Cynicism and Legitimacy
Oct 3, 2008 at 14:28
Craig Hayden in Issues, Defending Hamdan, Guantanamo Bay, legitimacy, Craig Hayden, public discourse

I think it's important to clarify that my previous post on the possibilities of the Hamdan trial for U.S. public diplomacy does not suggest it as an exercise in legitimation for the U.S. The Bush Administration's public argument typically attempts to legitimize decisions and actions in such a way as to reaffirm the commonsensical – the U.S. system works, and this was a product of the values represented in the institution and leadership. The froth of emotive U.S. policy rhetoric, from the prosecutors' case to the invocation of crisis from the Bush Administration since 9/11, is not a public argument strategy for the rest of the world. The Hamdan trial is not an example to be mined for global media-based advocacy, it's a starting point for sober reflection and transparent disclosure.

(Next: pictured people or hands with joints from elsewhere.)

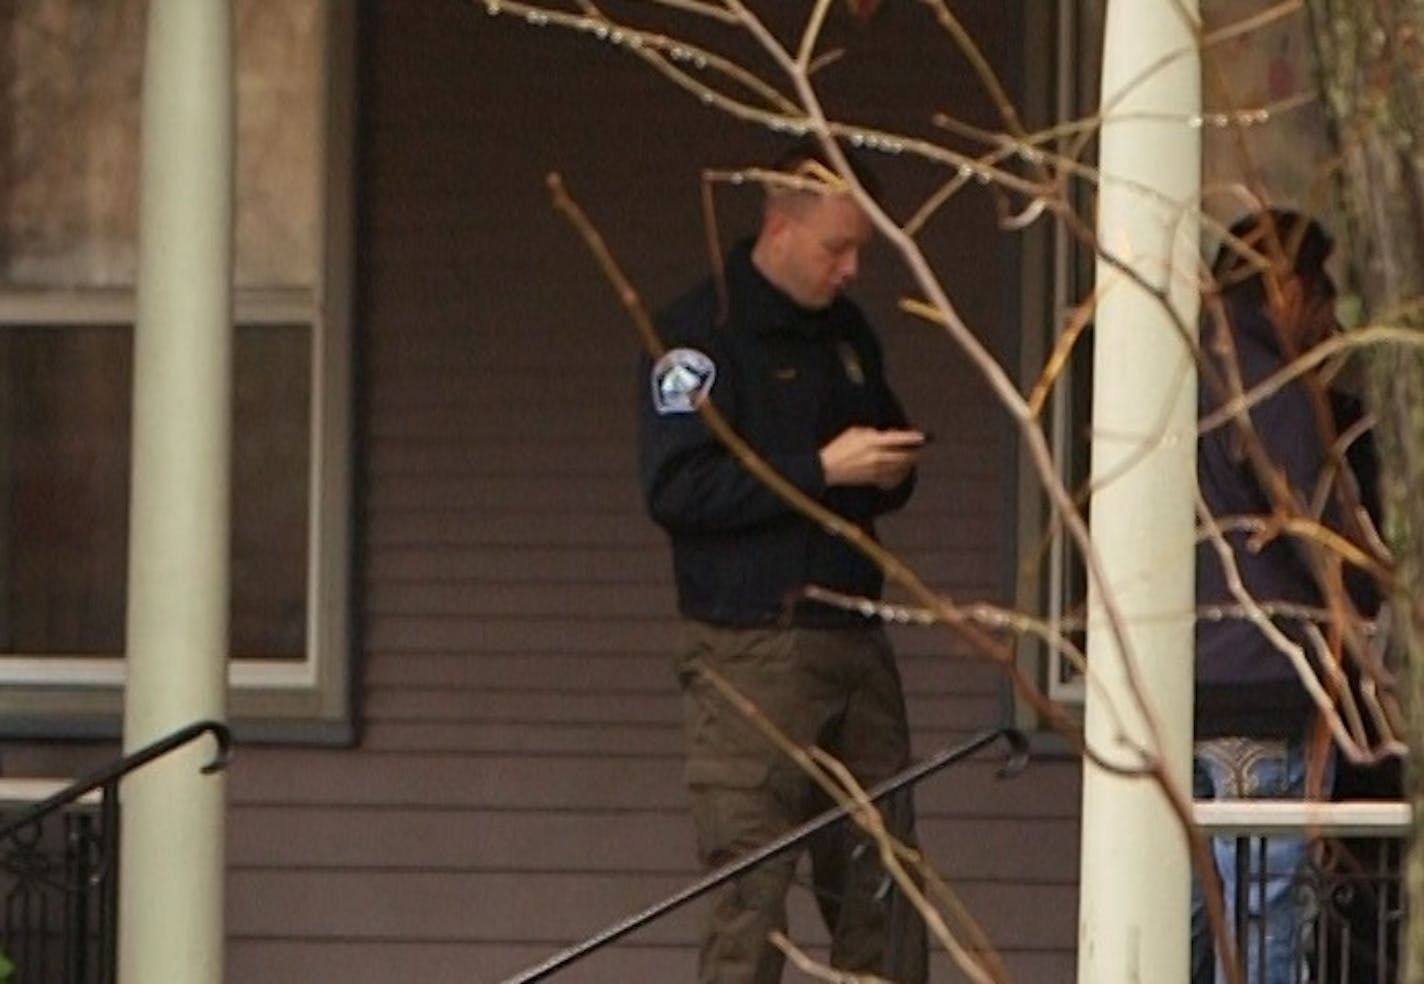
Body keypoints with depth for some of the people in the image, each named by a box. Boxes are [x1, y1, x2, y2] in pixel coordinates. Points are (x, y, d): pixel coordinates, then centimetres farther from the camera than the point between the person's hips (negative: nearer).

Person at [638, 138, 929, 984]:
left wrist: (889, 472, 5)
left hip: (854, 641, 7)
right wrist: (822, 469, -18)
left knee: (882, 882, 3)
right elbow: (676, 489, -16)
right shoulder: (701, 333, -5)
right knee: (753, 887, -9)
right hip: (750, 652, -7)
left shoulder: (847, 333, 18)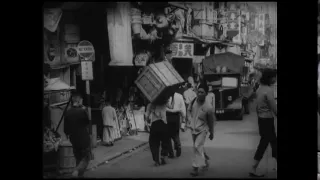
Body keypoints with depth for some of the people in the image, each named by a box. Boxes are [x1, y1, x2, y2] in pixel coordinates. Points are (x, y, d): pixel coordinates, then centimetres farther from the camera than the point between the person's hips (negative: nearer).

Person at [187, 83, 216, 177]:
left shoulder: (208, 107, -22)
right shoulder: (194, 101, -9)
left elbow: (211, 121, -8)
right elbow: (189, 111, 10)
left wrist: (211, 133, 3)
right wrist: (190, 120, -5)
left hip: (202, 129, -6)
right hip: (193, 128, 6)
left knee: (197, 146, -16)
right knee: (199, 147, 20)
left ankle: (196, 168, -9)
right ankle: (205, 158, 47)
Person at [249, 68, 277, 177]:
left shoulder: (260, 88, 8)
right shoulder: (269, 90, -19)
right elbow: (274, 108, -20)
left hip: (261, 119, 9)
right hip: (268, 120, -9)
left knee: (273, 141, 18)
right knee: (263, 144, -1)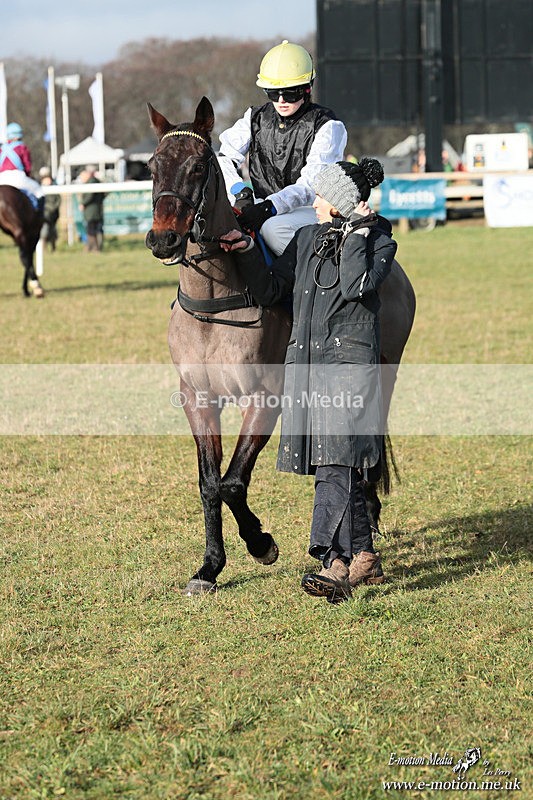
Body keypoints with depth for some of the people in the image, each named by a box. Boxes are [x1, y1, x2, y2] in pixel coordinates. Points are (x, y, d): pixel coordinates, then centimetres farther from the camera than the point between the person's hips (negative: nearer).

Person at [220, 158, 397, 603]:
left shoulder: (379, 241, 0)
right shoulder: (307, 239, 15)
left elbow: (356, 285, -18)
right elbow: (270, 291, 16)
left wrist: (356, 233, -10)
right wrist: (247, 252, 4)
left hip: (349, 361, -6)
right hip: (306, 361, 6)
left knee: (335, 462, -18)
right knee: (342, 467, 10)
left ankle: (335, 564, -26)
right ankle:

Put another way, the U.S. can't talk about Hamdan in the way its leaders speak to domestic audiences about the successes and failures of U.S. foreign policy. U.S. foreign policy rhetoric over the past 7 years has been a steady diet of epideictic masked as deliberative discourse: honoring victims, exhorting and respecting the decisions of the stewards of U.S. policy, and proclaiming the strengths of the American system to confront an existential threat. This kind of discourse does little to invite actual public interrogation of claims. That's fine for the politicized realm of contemporary U.S. foreign policy speech – but probably oddly out of synch with a global audience searching for answers.

Global audiences, ambivalent, hostile, or otherwise, expect something less cynical – which does not have to elevate the actions of violent non-state actors in the process. But getting past its obviously hypocritical aspects, the case must appear curious. Why would the U.S., which vaunts its legal system and values, allow for such an episode? Hamdan is hardly a "diplomacy of deeds," no matter what the outcome. In some sense, I think the prosecution strategy is suggestive of the larger discursive impact of the Bush Administration's public argument strategy, but I won't belabor that point here. Suffice to say that the Hamdan case is not a venue for demonstrating the legitimacy of the tribunal system as concocted for this war. But does the trial itself constitute some kind of symbolic reconstruction of the enemy actors?

Turning to what Innes and Tyrell have said about legitimacy. I wonder if the trial, or indeed the outcome of the trial, represents some sort of legitimacy move that encompasses these violent non-state actors? Certainly, the Guantanamo "system" has been an ever-burning fuel for the extremist narratives to reach new audiences – but that is useful for propaganda machine to sustain the actor's identity project. The distinction revealed in the trail of the "Ansars" and Hamdan's material support for a "regular" army also starts to reveal aspects of the extremist movement has having "legitimate" contours. But does any accrual of legitimacy defuse the ambitions of these violent non-state actors?

I know I'm restating Innes's question in some sense. But I see no significant evidence to believe that the trial, which recognizes some arguably non-terrorist aspects of the Al-Qaida organization in Afghanistan, constitutes some sort of transition to a more legitimate political process. The way the trial has played out in American media is a drama of competing political interests vested in differing outcomes. Not much of a forensic dissection of the trial, or of the people that make up Al-Qaida itself. On the other side, I don't see how this trial could signal some sense of integration or legitimacy amongst the group's leaders or media planners. To be fair, I'm not an expert on non-violent state actors, so I don't know how the episode may have affected the movement's self –perception. Given the short news attention cycle within the United States, I'm not sure it impacted perception of the group's legitimacy in the U.S., and I'm suspicious of any transformative affect on the social imagination behind Al-Qaida.